«N’importe qui peut construire un produit, mais les gens l’utiliseront-ils? Les experts avertissent les startups africaines

RABAT – Les startups africaines trouvent plus facile que jamais de construire de nouveaux produits grâce à l’intelligence artificielle (IA). Mais les experts préviennent que le vrai défi aujourd’hui n’est pas de créer des solutions, mais amener les gens à les utiliser.

Ce fut l’objectif d’un webinaire récent organisé par le Maroc World News et modéré par le directeur du marketing de produit basé au Royaume-Uni, Olajuke Adigun. Elle a été rejointe par deux experts en produit: Kelvin, chef de produit avec une expérience en fintech et des solutions environnementales, et Mariam Eskander, un chef de produit de l’IA avec une formation en développeur.

Pendant le webinaire, Eskander a discuté de la rapidité avec laquelle les produits peuvent être construits avec l’IA. «Le développement de produits est plus rapide que jamais aujourd’hui… nous avons des outils de codage, IA Les assistants et les outils d’assistant codants facilitent le lancement d’un MVP non pas en quelques jours mais en quelques heures », a-t-elle déclaré.

Mais cette vitesse, a-t-elle averti, signifie également que le marché est inondé de produits qui manquent souvent les besoins locaux. Kelvin a accepté, soulignant que les startups ne peuvent pas simplement copier des modèles d’Europe ou des États-Unis. Les produits qui travaillent au Royaume-Uni ou aux États-Unis ne travailleront pas toujours en Afrique, a-t-il soutenu.

Les gens sont différents et sans localisation, «ce produit est tenu d’échouer», a déclaré Kelvin.

Lisez également: Janngo Capital investit dans Jobzyn pour révolutionner le recrutement alimenté par l’IA en Afrique

Les deux orateurs ont souligné le rôle de l’IA dans une meilleure compréhension du comportement des clients. Kelvin a partagé un exemple de l’Inde, où l’IA a révélé comment le succès commercial des femmes était lié aux habitudes de cuisson, qu’elle ait préparé du riz, ce qui a libéré le temps pour les conversations, ou Roti, qui nécessitait une attention constante. « C’est ce que j’entends par l’IA qui nous aide à comprendre le comportement des clients », a-t-il déclaré.

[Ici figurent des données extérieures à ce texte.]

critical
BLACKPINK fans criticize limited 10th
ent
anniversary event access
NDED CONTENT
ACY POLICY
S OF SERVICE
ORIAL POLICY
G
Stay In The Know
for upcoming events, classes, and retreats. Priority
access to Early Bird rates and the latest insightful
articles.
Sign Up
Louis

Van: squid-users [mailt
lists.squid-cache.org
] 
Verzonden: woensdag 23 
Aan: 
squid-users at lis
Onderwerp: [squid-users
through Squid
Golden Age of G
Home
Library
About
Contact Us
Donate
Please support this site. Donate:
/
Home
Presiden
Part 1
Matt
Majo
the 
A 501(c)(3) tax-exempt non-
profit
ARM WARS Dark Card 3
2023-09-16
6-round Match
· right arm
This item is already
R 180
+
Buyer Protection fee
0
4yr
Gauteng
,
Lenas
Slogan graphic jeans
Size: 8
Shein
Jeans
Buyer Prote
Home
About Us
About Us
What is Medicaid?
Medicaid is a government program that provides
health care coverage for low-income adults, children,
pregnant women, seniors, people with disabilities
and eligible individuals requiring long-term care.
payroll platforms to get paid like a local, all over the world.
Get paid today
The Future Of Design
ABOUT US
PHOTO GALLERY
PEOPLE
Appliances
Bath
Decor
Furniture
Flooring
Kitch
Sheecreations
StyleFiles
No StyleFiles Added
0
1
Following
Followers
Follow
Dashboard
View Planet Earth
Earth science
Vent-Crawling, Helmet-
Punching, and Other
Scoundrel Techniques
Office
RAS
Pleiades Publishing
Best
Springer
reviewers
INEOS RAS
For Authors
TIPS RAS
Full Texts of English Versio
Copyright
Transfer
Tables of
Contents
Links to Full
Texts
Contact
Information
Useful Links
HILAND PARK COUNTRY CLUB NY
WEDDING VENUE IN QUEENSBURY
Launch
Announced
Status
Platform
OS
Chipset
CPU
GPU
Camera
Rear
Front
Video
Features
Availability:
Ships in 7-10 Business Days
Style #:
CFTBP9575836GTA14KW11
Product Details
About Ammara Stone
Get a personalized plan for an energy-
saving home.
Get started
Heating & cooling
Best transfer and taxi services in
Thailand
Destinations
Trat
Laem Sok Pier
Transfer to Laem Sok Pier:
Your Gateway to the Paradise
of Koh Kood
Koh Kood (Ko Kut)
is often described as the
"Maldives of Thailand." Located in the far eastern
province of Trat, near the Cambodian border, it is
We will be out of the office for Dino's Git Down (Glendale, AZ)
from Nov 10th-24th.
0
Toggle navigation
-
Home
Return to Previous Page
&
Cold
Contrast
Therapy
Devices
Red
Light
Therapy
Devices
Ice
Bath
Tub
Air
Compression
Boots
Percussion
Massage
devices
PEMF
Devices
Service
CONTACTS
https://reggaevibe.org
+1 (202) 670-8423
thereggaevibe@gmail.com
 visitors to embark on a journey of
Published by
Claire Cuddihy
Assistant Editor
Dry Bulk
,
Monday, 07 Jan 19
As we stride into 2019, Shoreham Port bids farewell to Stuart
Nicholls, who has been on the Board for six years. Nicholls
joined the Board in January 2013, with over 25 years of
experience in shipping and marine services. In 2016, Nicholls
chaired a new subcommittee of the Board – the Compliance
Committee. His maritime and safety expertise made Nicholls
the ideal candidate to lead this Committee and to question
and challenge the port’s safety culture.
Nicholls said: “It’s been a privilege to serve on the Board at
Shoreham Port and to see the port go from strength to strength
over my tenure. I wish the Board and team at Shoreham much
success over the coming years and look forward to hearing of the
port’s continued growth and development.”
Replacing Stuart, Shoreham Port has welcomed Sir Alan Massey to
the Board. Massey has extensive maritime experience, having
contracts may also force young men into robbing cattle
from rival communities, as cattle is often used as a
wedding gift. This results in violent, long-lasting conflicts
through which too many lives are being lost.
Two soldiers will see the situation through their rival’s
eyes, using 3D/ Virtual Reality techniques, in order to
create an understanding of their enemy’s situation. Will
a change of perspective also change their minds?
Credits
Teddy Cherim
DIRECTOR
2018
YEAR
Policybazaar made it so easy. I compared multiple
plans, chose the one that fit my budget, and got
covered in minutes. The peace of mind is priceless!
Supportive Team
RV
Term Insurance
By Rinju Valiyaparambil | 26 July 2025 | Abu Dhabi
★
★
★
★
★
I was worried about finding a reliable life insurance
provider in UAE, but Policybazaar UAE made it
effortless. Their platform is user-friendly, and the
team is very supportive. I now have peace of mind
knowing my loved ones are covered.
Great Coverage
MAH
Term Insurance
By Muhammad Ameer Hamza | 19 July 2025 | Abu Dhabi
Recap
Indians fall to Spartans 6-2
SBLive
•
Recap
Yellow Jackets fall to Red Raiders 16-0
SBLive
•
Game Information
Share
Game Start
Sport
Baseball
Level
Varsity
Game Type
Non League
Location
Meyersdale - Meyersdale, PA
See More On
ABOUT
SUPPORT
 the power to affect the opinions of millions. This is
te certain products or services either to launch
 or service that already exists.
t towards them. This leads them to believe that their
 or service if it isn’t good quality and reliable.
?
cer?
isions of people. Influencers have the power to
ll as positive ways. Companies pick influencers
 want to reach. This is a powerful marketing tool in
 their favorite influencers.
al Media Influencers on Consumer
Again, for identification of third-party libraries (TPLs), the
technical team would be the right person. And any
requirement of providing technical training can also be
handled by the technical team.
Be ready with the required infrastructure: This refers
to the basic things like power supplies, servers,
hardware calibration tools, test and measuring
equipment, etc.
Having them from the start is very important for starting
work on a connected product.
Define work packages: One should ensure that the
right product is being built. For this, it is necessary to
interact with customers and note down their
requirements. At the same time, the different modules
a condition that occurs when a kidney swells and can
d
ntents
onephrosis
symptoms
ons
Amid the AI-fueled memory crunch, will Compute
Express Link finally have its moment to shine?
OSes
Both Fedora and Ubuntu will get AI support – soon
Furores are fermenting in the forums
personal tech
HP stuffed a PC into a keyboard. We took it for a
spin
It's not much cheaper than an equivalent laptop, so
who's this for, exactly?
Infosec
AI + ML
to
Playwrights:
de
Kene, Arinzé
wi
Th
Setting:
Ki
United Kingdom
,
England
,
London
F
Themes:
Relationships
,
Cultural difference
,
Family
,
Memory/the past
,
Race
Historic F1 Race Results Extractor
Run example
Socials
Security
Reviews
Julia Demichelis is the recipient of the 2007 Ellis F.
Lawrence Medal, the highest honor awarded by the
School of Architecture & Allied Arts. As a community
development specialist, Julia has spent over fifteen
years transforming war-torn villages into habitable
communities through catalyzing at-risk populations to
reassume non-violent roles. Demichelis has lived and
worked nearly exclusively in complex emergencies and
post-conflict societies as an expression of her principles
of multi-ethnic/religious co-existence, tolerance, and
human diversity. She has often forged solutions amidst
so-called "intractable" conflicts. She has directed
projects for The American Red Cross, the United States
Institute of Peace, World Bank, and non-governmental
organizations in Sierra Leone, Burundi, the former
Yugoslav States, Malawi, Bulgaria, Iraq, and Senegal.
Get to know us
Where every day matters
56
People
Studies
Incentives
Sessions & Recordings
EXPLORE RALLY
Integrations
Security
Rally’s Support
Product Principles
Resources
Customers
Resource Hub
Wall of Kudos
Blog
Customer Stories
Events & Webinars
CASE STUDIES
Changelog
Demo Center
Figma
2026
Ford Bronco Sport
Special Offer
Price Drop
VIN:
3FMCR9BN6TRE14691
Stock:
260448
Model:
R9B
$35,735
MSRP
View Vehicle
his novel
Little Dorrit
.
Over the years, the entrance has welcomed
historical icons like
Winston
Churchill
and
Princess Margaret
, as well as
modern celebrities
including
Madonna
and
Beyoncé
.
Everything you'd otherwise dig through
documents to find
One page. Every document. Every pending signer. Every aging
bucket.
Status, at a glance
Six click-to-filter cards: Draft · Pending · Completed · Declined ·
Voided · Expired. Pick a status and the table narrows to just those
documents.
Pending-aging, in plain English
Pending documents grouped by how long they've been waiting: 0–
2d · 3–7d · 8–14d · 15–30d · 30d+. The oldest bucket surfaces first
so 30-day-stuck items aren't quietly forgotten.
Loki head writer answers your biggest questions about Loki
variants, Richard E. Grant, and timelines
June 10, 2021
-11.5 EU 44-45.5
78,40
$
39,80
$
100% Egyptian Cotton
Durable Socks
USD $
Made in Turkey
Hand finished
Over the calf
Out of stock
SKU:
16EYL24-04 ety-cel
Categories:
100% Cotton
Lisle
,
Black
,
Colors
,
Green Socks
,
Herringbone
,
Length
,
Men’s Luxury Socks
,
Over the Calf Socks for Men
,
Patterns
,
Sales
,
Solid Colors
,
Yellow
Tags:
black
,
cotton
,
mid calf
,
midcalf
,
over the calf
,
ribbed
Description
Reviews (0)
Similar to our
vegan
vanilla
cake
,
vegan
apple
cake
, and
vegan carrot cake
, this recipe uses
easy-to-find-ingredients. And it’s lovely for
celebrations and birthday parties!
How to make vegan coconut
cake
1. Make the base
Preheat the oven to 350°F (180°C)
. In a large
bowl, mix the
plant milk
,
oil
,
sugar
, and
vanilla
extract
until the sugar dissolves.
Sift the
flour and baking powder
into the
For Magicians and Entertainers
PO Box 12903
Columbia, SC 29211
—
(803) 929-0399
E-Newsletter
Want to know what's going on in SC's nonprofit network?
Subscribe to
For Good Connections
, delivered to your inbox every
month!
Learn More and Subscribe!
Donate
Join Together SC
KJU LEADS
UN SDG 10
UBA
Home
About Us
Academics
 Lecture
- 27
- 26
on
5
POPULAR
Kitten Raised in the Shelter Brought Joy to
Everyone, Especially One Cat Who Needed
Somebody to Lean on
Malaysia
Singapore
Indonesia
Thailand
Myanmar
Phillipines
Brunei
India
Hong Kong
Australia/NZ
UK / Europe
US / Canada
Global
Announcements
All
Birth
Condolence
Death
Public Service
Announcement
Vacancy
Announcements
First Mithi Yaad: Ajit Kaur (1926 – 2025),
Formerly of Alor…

La discussion a souligné trois principaux défis d’adoption auxquels sont confrontés les startups africaines, notamment l’ajustement du marché du produit, la confiance des clients et la localisation. Eskander a parlé de la nécessité pour les startups de se concentrer sur l’ensemble de l’entonnoir d’adoption, de la sensibilisation aux essais et à l’activation. «Parlons-nous ou non dans la langue du client? Nous montrons aux utilisateurs ce qu’ils attendent de notre produit ou non. Est-ce lié à la douleur, ou simplement nous montrons que nous avons le meilleur produit au monde?» elle a demandé.

Les outils d’IA, ont noté les conférenciers, peuvent aider à relever ces défis. Des outils comme Tidio pour le service client, le chatppt pour les études de marché et les Phantom pour l’analyse des conversations peuvent donner aux startups des informations qui coûtent autrefois des millions de frais de consultation.

Cependant, la confiance reste la clé. « Il s’agit de la messagerie que vous prenez aux clients », a expliqué Mariam. «S’agit-il de« Donnez-moi votre argent et je vais vérifier ce dont vous avez besoin plus tard »? Ou est-ce« je me soucie de votre problème »?»

Adigun a ajouté que les partenariats et la collaboration sont essentiels pour les startups limitées en ressources. Elle a encouragé les fondateurs à travailler avec des entreprises complémentaires, à mettre en commun les ressources et même à construire en public en partageant leurs voyages en ligne. «Je ne crois pas vraiment à l’ancien« bâtiment en public », mais je crois que si vous vous mettez là-bas et que vous construisez un public pour vous-même… cela fonctionne aussi vraiment», a-t-elle déclaré.

Les experts ont convenu que l’avenir des startups africaines dépendra non seulement des outils d’IA, mais aussi des connaissances locales profondes et de la capacité de renforcer la confiance.